Vontade (desejo+movimento) é termo que não se lê habitualmente em textos de Medicina. Pode até soar componente da “achologia”. Mas, a vontade do médico de modo irmanado com a (boa) intenção sustenta o grande pilar ético da prudência e do zelo. No seu impulso positivo, vontade do médico alinha-se com responsabilidade profissional, empatia autêntica pelo paciente, satisfação pela realização, ou até mesmo receio de gerar má imagem profissional. Não há nada mais anti-profissional do que uma expressão de má vontade num médico.

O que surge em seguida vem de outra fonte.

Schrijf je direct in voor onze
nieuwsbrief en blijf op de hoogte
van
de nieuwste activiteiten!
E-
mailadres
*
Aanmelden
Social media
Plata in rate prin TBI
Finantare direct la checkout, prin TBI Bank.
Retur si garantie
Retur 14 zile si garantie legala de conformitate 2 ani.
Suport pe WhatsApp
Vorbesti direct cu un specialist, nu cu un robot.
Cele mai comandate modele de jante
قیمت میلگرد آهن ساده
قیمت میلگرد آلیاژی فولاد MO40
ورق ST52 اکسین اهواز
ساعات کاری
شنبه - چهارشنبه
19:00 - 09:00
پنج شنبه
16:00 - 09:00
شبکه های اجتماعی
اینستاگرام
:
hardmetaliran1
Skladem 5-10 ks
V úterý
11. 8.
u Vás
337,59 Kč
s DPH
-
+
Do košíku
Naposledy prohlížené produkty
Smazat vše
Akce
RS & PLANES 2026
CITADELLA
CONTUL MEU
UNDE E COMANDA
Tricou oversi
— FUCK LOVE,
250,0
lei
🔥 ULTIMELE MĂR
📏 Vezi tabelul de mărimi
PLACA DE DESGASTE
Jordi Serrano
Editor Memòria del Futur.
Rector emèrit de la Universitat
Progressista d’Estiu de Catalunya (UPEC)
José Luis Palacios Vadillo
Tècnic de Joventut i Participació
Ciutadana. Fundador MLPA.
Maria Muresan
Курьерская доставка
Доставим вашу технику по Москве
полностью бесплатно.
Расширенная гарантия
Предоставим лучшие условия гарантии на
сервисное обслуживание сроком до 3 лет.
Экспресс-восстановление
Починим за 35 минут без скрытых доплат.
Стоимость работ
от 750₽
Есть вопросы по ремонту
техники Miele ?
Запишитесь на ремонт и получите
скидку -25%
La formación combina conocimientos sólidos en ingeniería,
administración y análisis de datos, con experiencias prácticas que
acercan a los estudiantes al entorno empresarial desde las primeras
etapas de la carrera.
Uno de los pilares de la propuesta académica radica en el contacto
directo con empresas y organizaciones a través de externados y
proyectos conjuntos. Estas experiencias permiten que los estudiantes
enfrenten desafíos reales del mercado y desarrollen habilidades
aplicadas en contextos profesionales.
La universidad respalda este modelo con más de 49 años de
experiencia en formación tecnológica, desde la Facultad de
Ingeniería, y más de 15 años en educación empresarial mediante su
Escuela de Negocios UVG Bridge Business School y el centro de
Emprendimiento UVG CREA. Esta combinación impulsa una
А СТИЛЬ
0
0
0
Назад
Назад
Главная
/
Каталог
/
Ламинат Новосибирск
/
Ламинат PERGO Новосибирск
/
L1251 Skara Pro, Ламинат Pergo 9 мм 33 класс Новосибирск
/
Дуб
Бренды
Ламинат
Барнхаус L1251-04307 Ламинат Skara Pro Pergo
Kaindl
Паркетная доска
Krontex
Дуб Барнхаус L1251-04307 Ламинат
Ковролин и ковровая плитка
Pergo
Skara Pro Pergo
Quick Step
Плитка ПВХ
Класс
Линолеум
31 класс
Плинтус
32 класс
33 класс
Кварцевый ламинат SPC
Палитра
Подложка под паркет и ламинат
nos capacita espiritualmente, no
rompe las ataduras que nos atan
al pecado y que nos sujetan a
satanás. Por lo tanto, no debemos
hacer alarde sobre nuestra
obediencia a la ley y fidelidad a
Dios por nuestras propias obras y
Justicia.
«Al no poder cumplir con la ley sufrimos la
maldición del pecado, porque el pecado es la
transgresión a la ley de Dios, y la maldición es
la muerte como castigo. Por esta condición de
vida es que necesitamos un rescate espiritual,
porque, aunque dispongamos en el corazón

No ecossistema da beira do leito, a vontade lida com benefícios e malefícios, esperanças e frustrações, adições e contradições, coerências e paradoxos, harmonias e conflitos, autorizações e rejeições. A ética alerta para a inconveniência da vontade articulada com conflitos de interesse e com ganhos secundários.
A vontade profissional na beira do leito é essencialmente de natureza tecnocientífica e modulada, idealmente, pelo humanismo. Como a ciência não obedece a desejos, a vontade do médico de cuidar do paciente precisa aceitar que a sua capacidade de realizar o bem encerra o potencial de fazer algum mal. Na prática de um procedimento, é comum dizer não tenho vontade, mas preciso fazer. De fato, não apraz causar dor, por exemplo, mas, caso seja impossível executar de modo indolor, não se pode dizer que não há uma determinação, a busca de um objetivo, uma escolha, um empenho, todos sinônimos do ato de vontade.
A introjeção da vontade na obrigação de fazer do médico que se conjuga com a convicção treinada que eventuais males são necessários para alcançar os benefícios dificulta a aceitação do não consentimento da boca do paciente. O bem e o mal “perfeitamente” equilibrados no “é assim que precisa ocorrer” sofrem uma instabilização. O não do paciente, ao se referir a algum entendimento de mal, pode criar uma situação tal, que o médico não tem como oferecer tão somente o bem desejado.
É importante, então, o médico primeiro se conscientizar que a vontade geral da Medicina tem que respeitar a vontade individual do paciente e, ao mesmo tempo, esclarecer ao paciente que há critérios distintos para aceitar o bem e para aceitar o mal e que eles devem prover a máxima admissibilidade possível numa recomendação tecnocientífica. E, assim, estimular o paciente a aplicar da mesma forma seus julgamentos, procurando dissociar os juízos sobre o bem e sobre o mal. Tarefa difícil pela atmosfera emocional habitual, mas “impossibilidades possíveis” acontecem no ecossistema da beira do leito.
Não é ético desenvolver ginásticas mentais para envolver deselegantemente o paciente na realidade profissional do médico, mas, é ético procurar “emprestar” a sabedoria de quem está acostumado para facilitar o paciente a lidar com informações e avaliações a que não está acostumado e que podem estar sendo um bombardeio vindo de vários circunstantes. Não é, simplesmente, uma conscientização técnica de um leigo, vale muito a compreensão íntegra das motivações e provocar – com criatividade compassiva (nada humano é estranho) – novas conexões com valores, fiéis e sinceras, meios aceitáveis para trabalhar uma mudança de decisão.
É essencial admitir que vários níveis de realidade são passíveis de serem mentalizados no entorno de uma recomendação médica, e, assim, nada pode ser apenas unilateral, é necessário combinar qualquer visão cientificista e tecnicista generalizada com a autenticidade da visão humana individualizada.
O paternalismo fraco é um ato de solidariedade não exigente de um sucesso que poderia ser corrosivo, não condenatória da contraposição… e tem na raiz a boa vontade!